"Often it's a matter of having the right information to maximize a building's full potential."

– Roderick Bates

When we transformed a mid-century industrial building into our studio, we wanted to reduce our energy use as much as possible. That meant adding insulation, replacing the windows and roof, relying more on natural light, and installing efficient mechanical systems. When it came to air conditioning, we stopped short. Our naturally-ventilated building was designed to stay cool before the advent of air conditioning, so why not see if its strategies could hold up to Philadelphia's hot and humid summers?  
To gauge the effectiveness of this strategy, we developed and deployed a sensor network that recorded the temperature and relative humidity at different stations throughout the studio. While this data gave us a sense of our building's nuances—hot spots, drafty areas, and so on—we quickly realized that we couldn't understand complete building performance without knowing how people felt in time and space.

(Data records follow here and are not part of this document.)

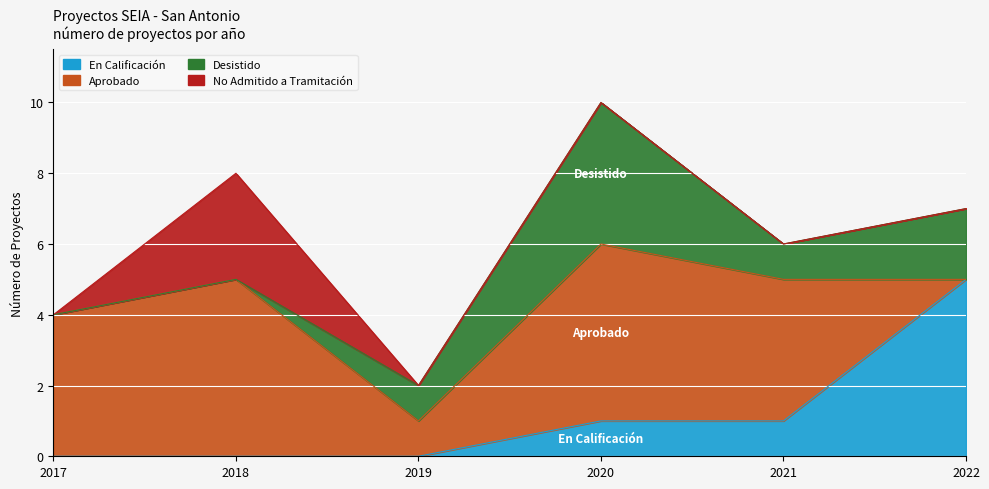

Which category has the highest value in the En Calificación series?

2022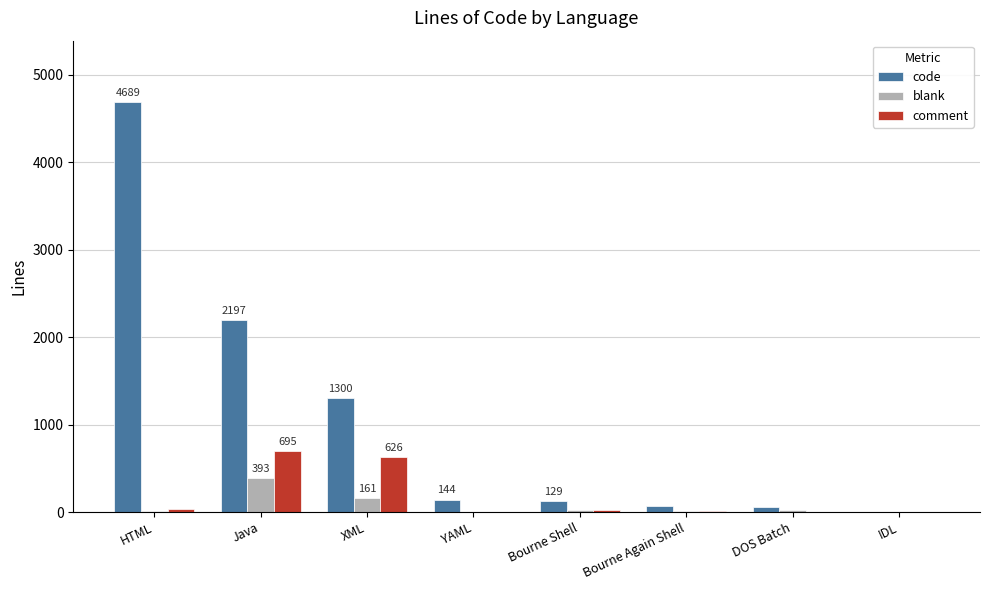

What is the average value of the comment series?

175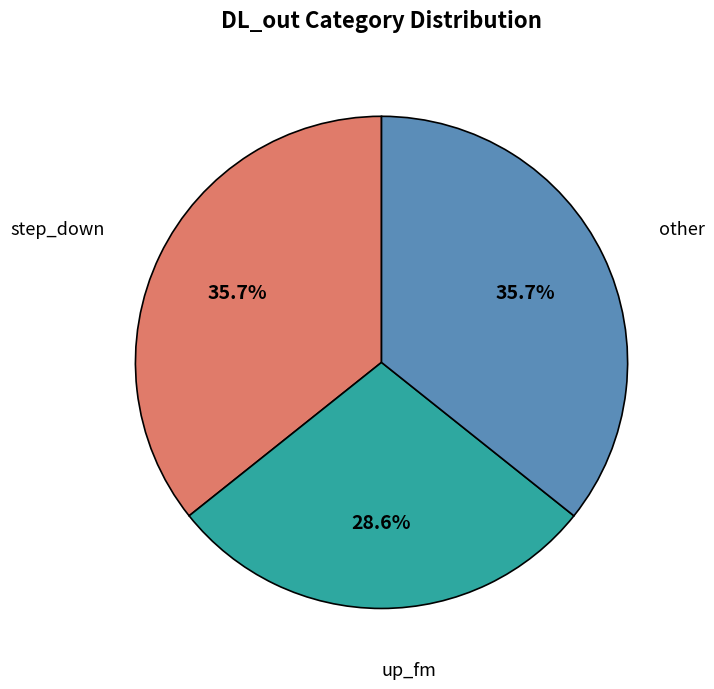

Is there any slice that represents more than half of the pie?

No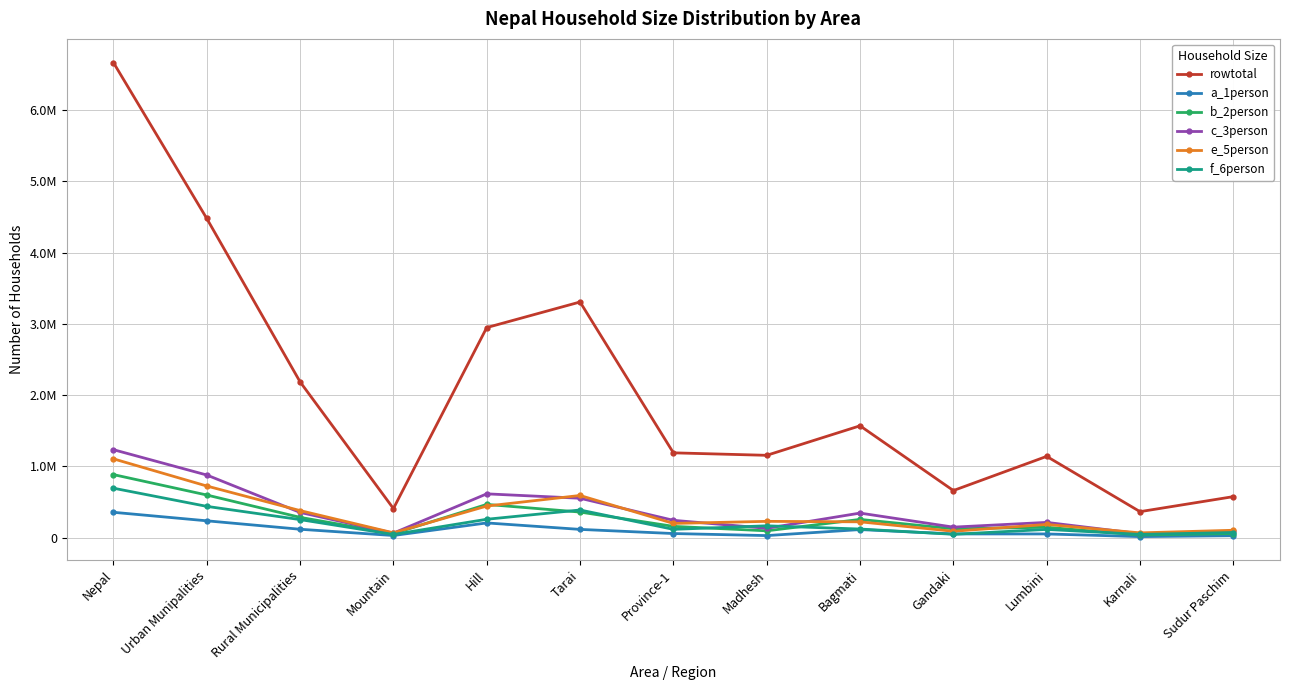

What are all the series names shown in the legend?

rowtotal, a_1person, b_2person, c_3person, e_5person, f_6person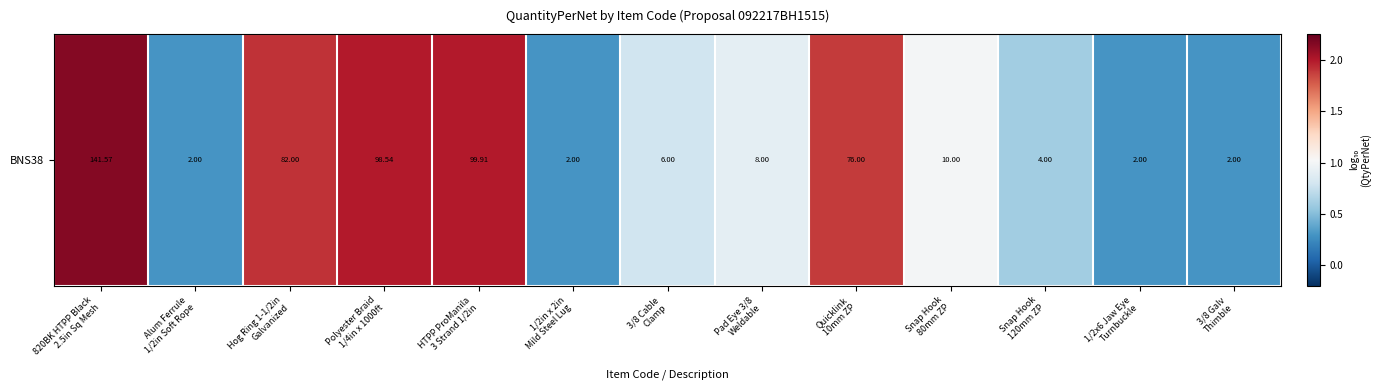

Which has a higher value, Hog Ring 1-1/2in
Galvanized or 1/2x6 Jaw Eye
Turnbuckle?

Hog Ring 1-1/2in
Galvanized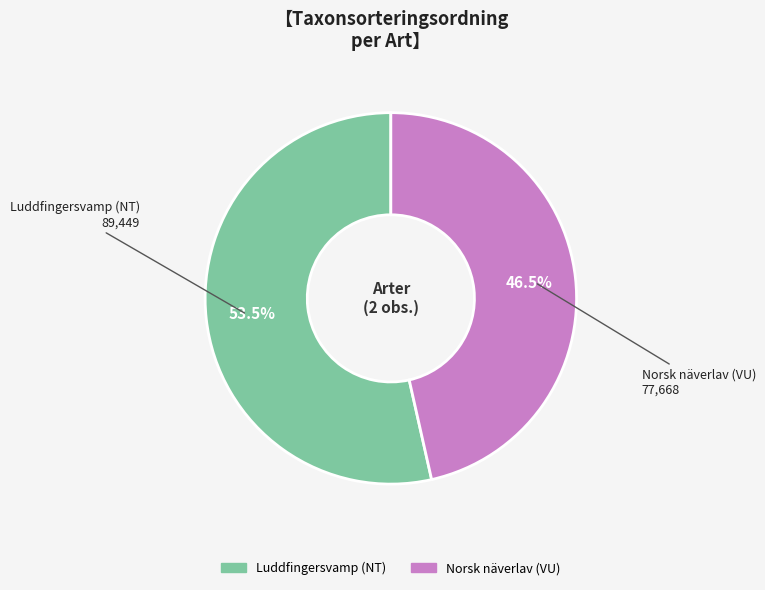

To the nearest percent, what is the difference between the largest and smallest slice percentages?

7%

Roast uses pre-populated questions and answers based on building industry standards.

Enter Roast, a web-based survey app that captures how people experience their space. Part of a post-occupancy evaluation (POE) toolkit, Roast measures comfort across a broad range of criteria including temperature, humidity, personal activity, air quality and movement, and visual and auditory stimulation. Survey administrators can include any or all of these questions, each of which were developed with ASHRAE standards in mind, into customized surveys. Responses can then be filtered and analyzed directly in the app. This data visualization feature is especially significant since effective POEs tend to record many responses over a broad time period, but often lack a mechanism for quickly and efficiently synthesizing data. Creating a more contained, all-encompassing application allowed us to front-load this workflow—instead performing a rapid survey with a lengthy analysis period, we focused our time and efforts into a tool that facilitates both survey deployment and data analysis.

Survey responses are placed on a building floorplan and can be filtered and analyzed data directly in the app, a feature that addresses a common pain point of many POEs.

Developed by an interdisciplinary team of coders, graphic designers, and researchers, Roast evolved through multiple rounds of rigorous internal tests before it was released for a public beta test in March of 2018. The tool is scheduled for limited commercial release in August 2018 and has already generated some buzz in the architecture community for its potential to ease the process of post-occupancy evaluation. “Sometimes uncomfortable buildings are not a product of poor design but rather a lack of information,” says researcher Roderick Bates, adding that relatively minor adjustments to building systems can greatly improve overall comfort. “But without understanding how people feel, you're in the dark.”